SBATCH script (GitHub):

- [20190723_hisat2-build_pgen_v074.sh](https://github.com/RobertsLab/sams-notebook/blob/master/sbatch_scripts/20190723_hisat2-build_pgen_v074.sh)

```shell
#!/bin/bash
## Job Name
#SBATCH --job-name=oly_hisat2
## Allocation Definition
#SBATCH --account=srlab
#SBATCH --partition=srlab
## Resources
## Nodes
#SBATCH --nodes=1
## Walltime (days-hours:minutes:seconds format)
#SBATCH --time=25-00:00:00
## Memory per node
#SBATCH --mem=120G
##turn on e-mail notification
#SBATCH --mail-type=ALL
#SBATCH --mail-user=samwhite@uw.edu
## Specify the working directory for this job
#SBATCH --workdir=/gscratch/scrubbed/samwhite/outputs/20190723_hisat2-build_pgen_v074

# Exit script if any command fails
set -e

# Load Python Mox module for Python module availability

module load intel-python3_2017

# Document programs in PATH (primarily for program version ID)

date >> system_path.log
echo "" >> system_path.log
echo "System PATH for $SLURM_JOB_ID" >> system_path.log
echo "" >> system_path.log
printf "%0.s-" {1..10} >> system_path.log
echo "${PATH}" | tr : \\n >> system_path.log


threads=28
genome_index_name="Pgenerosa_v074"

# Paths to programs
gffread="/gscratch/srlab/programs/gffread-0.11.4.Linux_x86_64/gffread"
hisat2_dir="/gscratch/srlab/programs/hisat2-2.1.0"
hisat2_build="${hisat2_dir}/hisat2-build"
hisat2_exons="${hisat2_dir}/hisat2_extract_exons.py"
hisat2_splice_sites="${hisat2_dir}/hisat2_extract_splice_sites.py"

# Input/output files
fastq_dir="/gscratch/scrubbed/samwhite/data/P_generosa/RNAseq"
genome_dir="/gscratch/srlab/sam/data/P_generosa/genomes"
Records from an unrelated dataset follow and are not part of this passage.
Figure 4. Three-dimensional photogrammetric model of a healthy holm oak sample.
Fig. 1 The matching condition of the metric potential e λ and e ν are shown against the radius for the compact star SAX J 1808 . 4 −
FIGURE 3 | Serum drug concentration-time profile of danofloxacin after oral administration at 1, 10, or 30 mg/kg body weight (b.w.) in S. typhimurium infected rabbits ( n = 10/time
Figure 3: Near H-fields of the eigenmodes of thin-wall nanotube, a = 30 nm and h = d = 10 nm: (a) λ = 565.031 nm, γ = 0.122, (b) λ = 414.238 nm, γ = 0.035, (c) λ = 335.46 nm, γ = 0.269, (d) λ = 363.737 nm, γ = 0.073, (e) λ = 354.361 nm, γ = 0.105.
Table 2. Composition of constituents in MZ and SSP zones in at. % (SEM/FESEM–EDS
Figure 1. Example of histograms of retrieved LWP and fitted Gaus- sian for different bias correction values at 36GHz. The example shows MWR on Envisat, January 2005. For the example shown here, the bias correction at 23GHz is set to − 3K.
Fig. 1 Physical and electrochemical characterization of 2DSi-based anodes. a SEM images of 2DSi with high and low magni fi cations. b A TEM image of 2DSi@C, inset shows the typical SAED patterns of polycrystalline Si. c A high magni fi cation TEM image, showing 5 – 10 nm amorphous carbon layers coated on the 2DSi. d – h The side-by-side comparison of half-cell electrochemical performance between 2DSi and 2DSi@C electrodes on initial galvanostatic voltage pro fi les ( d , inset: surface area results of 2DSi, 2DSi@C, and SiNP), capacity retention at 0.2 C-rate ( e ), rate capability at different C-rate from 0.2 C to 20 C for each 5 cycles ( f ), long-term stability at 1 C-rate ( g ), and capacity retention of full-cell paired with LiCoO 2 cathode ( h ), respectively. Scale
genome_gff="${genome_dir}/Pgenerosa_v074_genome_snap02.all.renamed.putative_function.domain_added.gff"
exons="hisat2_exons.tab"
genome_fasta="${genome_dir}/Pgenerosa_v074.fa"
splice_sites="hisat2_splice_sites.tab"
transcripts_gtf="Pgenerosa_v074_genome_snap02.all.renamed.putative_function.domain_added.gtf"

## Inititalize arrays
fastq_array_R1=()
fastq_array_R2=()

# Create array of fastq R1 files
for fastq in "${fastq_dir}"/*R1*.gz
do
  fastq_array_R1+=("${fastq}")
done

# Create array of fastq R2 files
for fastq in "${fastq_dir}"/*R2*.gz
do
  fastq_array_R2+=("${fastq}")
done

# Create array of sample names
## Uses parameter substitution to strip leading path from filename
## Uses awk to parse out sample name from filename
for R1_fastq in "${fastq_dir}"/*R1*.gz
do
  names_array+=($(echo "${R1_fastq#${fastq_dir}}" | awk -F"[_.]" '{print $1 "_" $5}'))
done

# Create list of fastq files used in analysis
## Uses parameter substitution to strip leading path from filename
for fastq in "${fastq_dir}"/*.gz
do
  echo "${fastq#${fastq_dir}}" >> fastq.list.txt
done

# Create transcipts GTF from genome FastA
"${gffread}" -T \
"${genome_gff}" \
-o "${transcripts_gtf}"

# Create Hisat2 exons tab file
"${hisat2_exons}" \
"${transcripts_gtf}" \
> "${exons}"
# Create Hisate2 splice sites tab file
"${hisat2_splice_sites}" \
"${transcripts_gtf}" \
> "${splice_sites}"

# Build Hisat2 reference index using splice sites and exons
"${hisat2_build}" \
"${genome_fasta}" \
"${genome_index_name}" \
--exon "${exons}" \
--ss "${splice_sites}" \
-p "${threads}" \
2> hisat2_build.err

# Copy Hisat2 index files to my data directory
rsync -av "${genome_index_name}"*.ht2 "${genome_dir}"
```

---

# RESULTS

This took a _shockingly_ short amount of time to complete: ~10mins!

![Screencap of Hisat2 pgen_v074 runtime](https://github.com/RobertsLab/sams-notebook/blob/master/images/screencaps/20190723_hisat2_build_pgen074_runtime.png?raw=true)

Other Hisat indexing I've done with _Ostrea lurida_ and the Pgen_v070 assemblies all took ~1hr.

Output folder:

- [20190723_hisat2-build_pgen_v074/](https://gannet.fish.washington.edu/Atumefaciens/20190723_hisat2-build_pgen_v074/)

The Hisat2 index files are: `*.ht2`. These will be used with Stringtie for transcript isoform annotation.